Questions à traiter ▸
1. Dites si chacune des affirmations suivantes concorde avec le texte sur le vol vers Dunkerque, en répondant par oui ou par non et en citant exactement les mots du texte qui tranchent. (a) George s'aperçut lui-même que son ruban n'était pas le bon. (b) En survolant la mer, les pilotes virent l'évacuation qui se déroulait en bas. (c) Le 43e groupe volait au-dessus et derrière.
2. Poursuivez le récit du vol au-dessus de Dunkerque à partir de sa dernière phrase.

Texte à lire ▸
####################

Je le félicitai et il me
répondit : « Dieu sait pourquoi je l’ai obtenue. Aucune décoration ne
pouvait me faire plus plaisir. » George est un type extraordinaire et il
la mérite bien. Derrière ses manières lentes et calmes se cachent un grand
courage et un esprit remarquable. A notre retour de patrouille il demanda à son
ordonnance d’acheter un ruban de D.F.C. pour sa vareuse et l’imbécile acheta un
ruban de D.F.M. [ndHDN2 : Distinguished Flying Medal] par mégarde. George
le porta sans même s’en apercevoir jusqu’à ce que nous lui fissions remarquer.
C’était trop gentil.
«Ce premier matin nous fîmes
route au-dessus de la mer jusqu’à Dunkerque. Le 43e groupe volait
au-dessus et derrière. Nous survolâmes la mer au-dessus des nuages et ne vîmes
rien de l’évacuation qui s’effectuait en bas. Mais la fumée des réservoirs de
carburants était venue jusqu’à Tangmere et nous savions à quoi nous attendre.
Nous avions senti l’odeur dans le Sussex en la traversant. Vous pouvez voler de
Brighton à Dunkerque sur la traînée de fumée. Suivez-là et vous trouverez
Dunkerque à l’autre bout. Tout le port de Dunkerque semblait être en feu. Les
torpilleurs avaient un air irréel en sortant de derrière le rideau de fumée,
enfoncés dans l’eau et lourdement chargés de troupes. Je survolais la mer à une
altitude d’environ trois cents mètres et de là, je voyais les navires en bas.

####################

Données sources ▸
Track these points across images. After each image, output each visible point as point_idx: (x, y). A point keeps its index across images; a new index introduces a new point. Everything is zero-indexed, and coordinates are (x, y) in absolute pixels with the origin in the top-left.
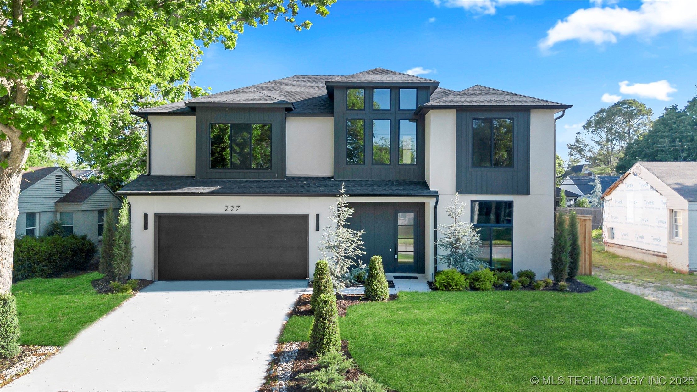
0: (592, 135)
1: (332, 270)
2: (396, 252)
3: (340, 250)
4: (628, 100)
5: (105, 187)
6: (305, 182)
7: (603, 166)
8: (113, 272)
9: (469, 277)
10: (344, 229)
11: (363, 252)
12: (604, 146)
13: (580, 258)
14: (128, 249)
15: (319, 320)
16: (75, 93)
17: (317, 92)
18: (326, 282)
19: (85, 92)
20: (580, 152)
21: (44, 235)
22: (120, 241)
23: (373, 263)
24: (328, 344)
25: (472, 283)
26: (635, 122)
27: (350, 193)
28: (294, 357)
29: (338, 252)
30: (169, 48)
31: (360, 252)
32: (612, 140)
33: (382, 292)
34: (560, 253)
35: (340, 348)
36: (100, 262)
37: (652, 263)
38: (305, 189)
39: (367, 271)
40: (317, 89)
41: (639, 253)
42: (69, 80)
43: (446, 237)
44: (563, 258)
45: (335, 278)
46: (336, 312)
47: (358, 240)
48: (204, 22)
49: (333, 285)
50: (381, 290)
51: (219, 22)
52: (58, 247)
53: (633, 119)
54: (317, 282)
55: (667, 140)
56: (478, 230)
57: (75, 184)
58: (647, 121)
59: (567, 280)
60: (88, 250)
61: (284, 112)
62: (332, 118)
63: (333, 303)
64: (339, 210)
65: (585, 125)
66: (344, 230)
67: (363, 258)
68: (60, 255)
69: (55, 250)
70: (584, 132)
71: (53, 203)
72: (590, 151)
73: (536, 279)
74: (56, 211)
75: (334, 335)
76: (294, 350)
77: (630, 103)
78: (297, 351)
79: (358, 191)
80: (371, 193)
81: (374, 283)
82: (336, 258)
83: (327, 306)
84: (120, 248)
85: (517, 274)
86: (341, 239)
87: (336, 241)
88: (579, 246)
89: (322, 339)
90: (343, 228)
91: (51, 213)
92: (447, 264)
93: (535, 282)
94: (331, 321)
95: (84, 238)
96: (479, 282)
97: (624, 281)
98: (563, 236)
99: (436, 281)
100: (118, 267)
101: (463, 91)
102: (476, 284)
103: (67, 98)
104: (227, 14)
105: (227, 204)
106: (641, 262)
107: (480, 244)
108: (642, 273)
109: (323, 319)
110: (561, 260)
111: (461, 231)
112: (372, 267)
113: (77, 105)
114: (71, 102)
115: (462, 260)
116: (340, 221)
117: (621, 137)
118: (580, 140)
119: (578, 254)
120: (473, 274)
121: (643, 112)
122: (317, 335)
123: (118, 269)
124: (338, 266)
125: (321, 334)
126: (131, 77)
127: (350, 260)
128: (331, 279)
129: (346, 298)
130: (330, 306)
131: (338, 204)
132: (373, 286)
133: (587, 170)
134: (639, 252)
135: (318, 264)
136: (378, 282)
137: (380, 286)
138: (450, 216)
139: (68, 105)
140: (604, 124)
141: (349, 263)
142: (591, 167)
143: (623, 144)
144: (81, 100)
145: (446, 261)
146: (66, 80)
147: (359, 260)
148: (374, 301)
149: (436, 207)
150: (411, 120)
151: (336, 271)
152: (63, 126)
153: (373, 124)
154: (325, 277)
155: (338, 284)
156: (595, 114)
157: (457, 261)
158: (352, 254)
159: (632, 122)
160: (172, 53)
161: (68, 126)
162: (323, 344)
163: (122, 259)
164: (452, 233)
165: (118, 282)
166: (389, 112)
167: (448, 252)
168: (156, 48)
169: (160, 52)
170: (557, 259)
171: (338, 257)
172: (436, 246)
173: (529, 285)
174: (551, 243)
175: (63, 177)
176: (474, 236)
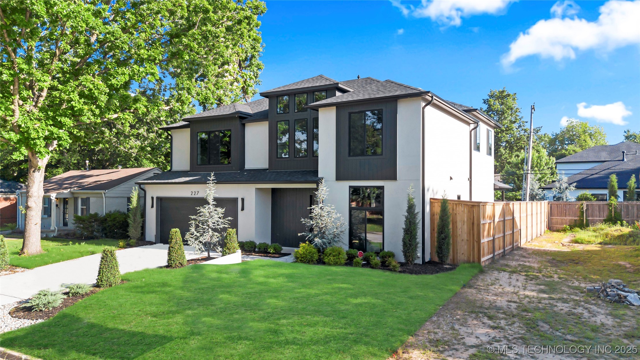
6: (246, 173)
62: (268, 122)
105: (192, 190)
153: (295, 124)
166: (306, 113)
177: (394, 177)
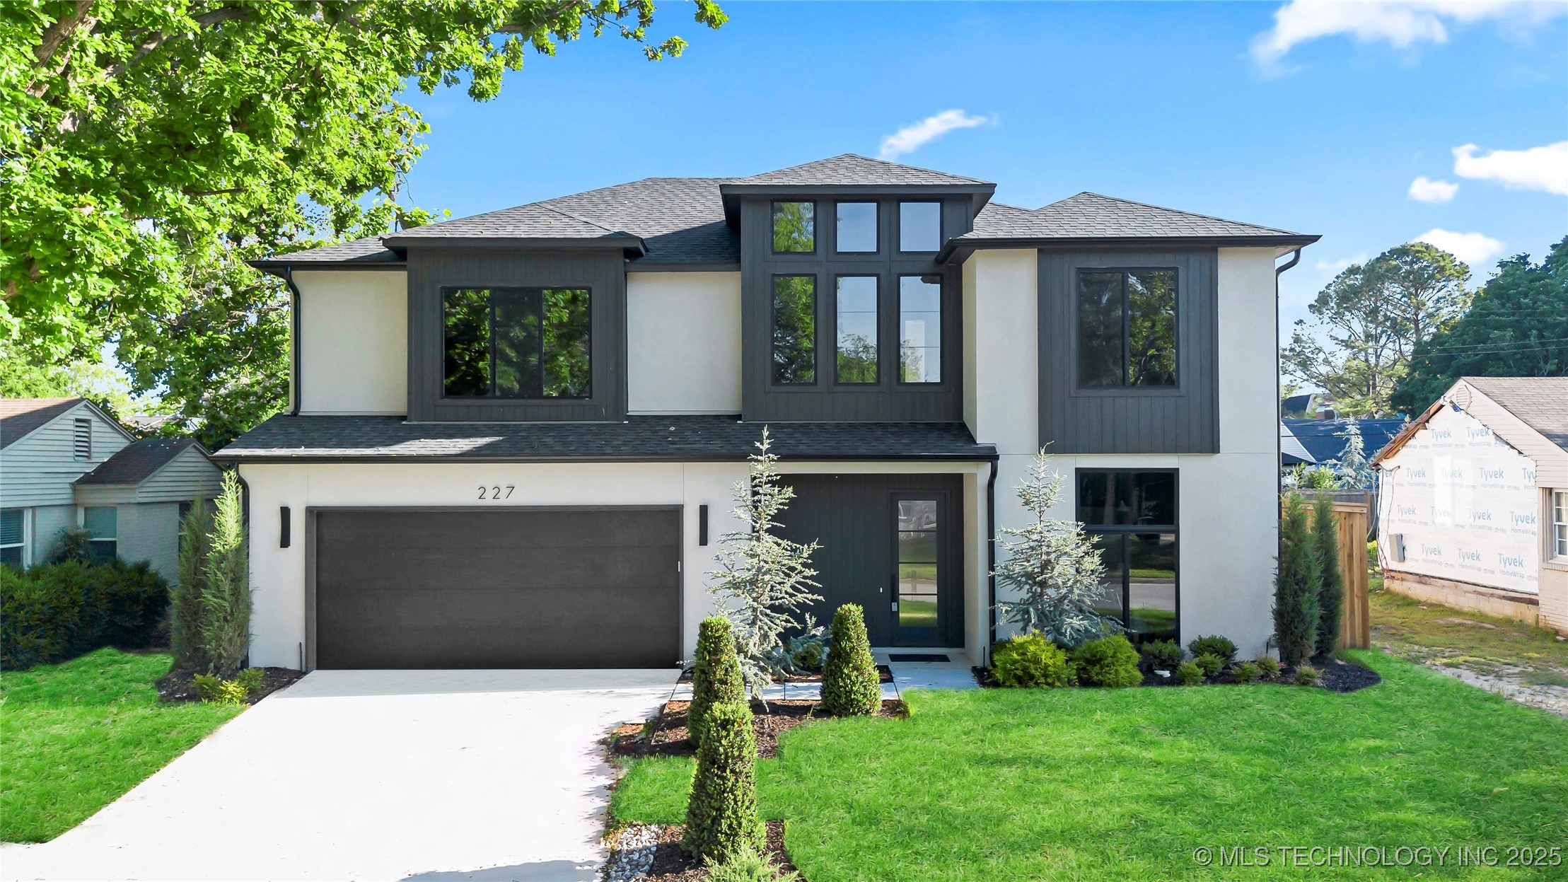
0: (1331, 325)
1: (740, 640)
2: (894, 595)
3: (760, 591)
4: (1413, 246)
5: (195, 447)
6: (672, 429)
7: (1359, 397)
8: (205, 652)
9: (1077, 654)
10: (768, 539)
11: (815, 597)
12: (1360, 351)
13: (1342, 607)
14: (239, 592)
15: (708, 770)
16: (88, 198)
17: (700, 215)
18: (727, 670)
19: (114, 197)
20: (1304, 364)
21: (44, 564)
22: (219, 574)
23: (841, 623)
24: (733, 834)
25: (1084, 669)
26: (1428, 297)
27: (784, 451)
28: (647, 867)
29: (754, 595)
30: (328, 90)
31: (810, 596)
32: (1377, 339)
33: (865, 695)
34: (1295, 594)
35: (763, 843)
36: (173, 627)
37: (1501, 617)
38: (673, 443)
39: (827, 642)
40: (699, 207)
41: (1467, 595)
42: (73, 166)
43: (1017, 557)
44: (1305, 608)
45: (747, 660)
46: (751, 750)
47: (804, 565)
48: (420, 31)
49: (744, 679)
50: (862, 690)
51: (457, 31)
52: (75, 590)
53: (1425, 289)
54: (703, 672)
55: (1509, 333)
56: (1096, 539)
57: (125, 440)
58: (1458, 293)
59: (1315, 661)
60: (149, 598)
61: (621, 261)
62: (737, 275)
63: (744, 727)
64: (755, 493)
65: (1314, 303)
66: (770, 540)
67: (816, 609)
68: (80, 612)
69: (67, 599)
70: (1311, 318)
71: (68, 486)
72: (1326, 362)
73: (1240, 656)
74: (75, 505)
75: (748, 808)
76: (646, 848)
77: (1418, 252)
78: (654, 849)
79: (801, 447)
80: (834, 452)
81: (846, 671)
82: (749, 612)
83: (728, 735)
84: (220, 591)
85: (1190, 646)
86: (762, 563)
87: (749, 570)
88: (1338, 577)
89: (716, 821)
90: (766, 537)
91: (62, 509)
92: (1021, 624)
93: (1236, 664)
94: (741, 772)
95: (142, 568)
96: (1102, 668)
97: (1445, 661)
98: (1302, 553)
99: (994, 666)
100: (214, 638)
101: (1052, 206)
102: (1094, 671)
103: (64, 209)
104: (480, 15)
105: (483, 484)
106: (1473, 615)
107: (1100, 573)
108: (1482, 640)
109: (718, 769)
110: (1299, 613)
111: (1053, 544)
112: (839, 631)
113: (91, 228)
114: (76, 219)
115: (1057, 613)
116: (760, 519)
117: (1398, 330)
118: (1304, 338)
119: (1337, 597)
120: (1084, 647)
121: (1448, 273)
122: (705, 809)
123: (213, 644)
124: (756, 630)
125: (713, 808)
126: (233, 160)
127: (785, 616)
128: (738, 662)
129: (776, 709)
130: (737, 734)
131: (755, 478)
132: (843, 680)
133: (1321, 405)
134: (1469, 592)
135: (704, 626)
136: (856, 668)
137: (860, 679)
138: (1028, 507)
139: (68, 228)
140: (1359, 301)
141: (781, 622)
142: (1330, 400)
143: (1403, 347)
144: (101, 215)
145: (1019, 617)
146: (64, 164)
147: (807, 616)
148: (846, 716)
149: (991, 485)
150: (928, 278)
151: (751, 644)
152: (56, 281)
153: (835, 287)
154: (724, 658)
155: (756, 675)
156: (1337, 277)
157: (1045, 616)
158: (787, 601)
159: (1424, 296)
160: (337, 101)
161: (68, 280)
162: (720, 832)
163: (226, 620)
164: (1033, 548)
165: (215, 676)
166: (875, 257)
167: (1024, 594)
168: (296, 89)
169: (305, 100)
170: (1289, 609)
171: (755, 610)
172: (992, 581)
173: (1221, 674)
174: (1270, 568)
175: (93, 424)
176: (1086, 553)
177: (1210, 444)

####################

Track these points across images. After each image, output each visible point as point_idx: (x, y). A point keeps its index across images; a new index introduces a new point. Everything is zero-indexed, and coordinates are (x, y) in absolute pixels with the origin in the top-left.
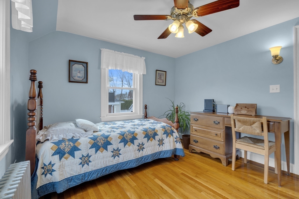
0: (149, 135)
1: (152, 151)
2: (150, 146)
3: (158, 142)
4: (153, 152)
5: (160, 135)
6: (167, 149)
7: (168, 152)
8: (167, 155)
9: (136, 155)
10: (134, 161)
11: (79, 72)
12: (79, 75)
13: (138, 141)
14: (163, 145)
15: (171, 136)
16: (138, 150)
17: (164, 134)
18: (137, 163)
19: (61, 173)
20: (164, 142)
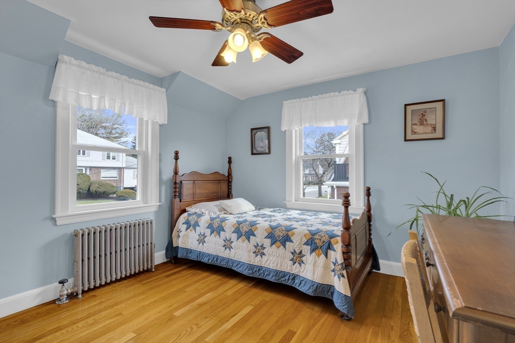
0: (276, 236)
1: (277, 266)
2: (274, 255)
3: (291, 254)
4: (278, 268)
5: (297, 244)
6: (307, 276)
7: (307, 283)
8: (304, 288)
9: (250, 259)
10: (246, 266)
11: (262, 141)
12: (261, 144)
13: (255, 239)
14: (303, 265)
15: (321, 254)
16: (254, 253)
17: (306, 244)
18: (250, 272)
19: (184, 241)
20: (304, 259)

####################

Corrigé de l'exercice ▸
1.
(a) Non : « George le porta sans même s’en apercevoir jusqu’à ce que nous lui fissions remarquer. »
(b) Non : « ne vîmes rien de l’évacuation qui s’effectuait en bas »
(c) Oui : « Le 43e groupe volait au-dessus et derrière. »

2.
La « Belle de Brighton », des bateaux munis de roues à aube et ce
genre de joyeux petits navires que le voit à quai dans les villes de la côte le
dimanche après-midi. Des centaines de bateaux : barques de pêche,
vedettes, embarcations de la Tamise et des files de you-yous remorqués par de
plus grands bateaux, tous bourrés de troupes. Il y avait des gens debout dans
l’eau et d’énormes entonnoirs de bombes dans le sable, et de longues lignes
d’hommes et des groupes assis qui attendaient sans doute des embarcations. Sur
les plages il y avait des épaves de navires de toutes les tailles qui
émergeaient de l’eau. J’ai vu un torpilleur coupé en deux par une bombe !
Un Junkers 87 est venu très bas au-dessus de l’eau pour lâcher la bombe, on
avait l’impression qu’il allait s’écraser sur le torpilleur. C’était affreux.
Dieu merci, il fut descendu un peu plus tard. Je vis le torpilleur se fendre
par le milieu, je vis aussi des hommes sauter en parachute, des avions
endommagés et tomber dans l’eau, sur la plage et plus loin dans les terres.
Au cours des patrouilles de la
première journée, nous étions neuf du même groupe à suivre une route sinueuse
au-dessus de la côte entre trois et six cents mètres d’altitude. Nous faisions
trois kilomètres au-dessus de la mer et
ensuite trois kilomètres au-dessus de la terre.
Tout d’un coup je m’aperçu qu’il
y avait autour de moi plus d’appareils que quand nous traversâmes la Manche.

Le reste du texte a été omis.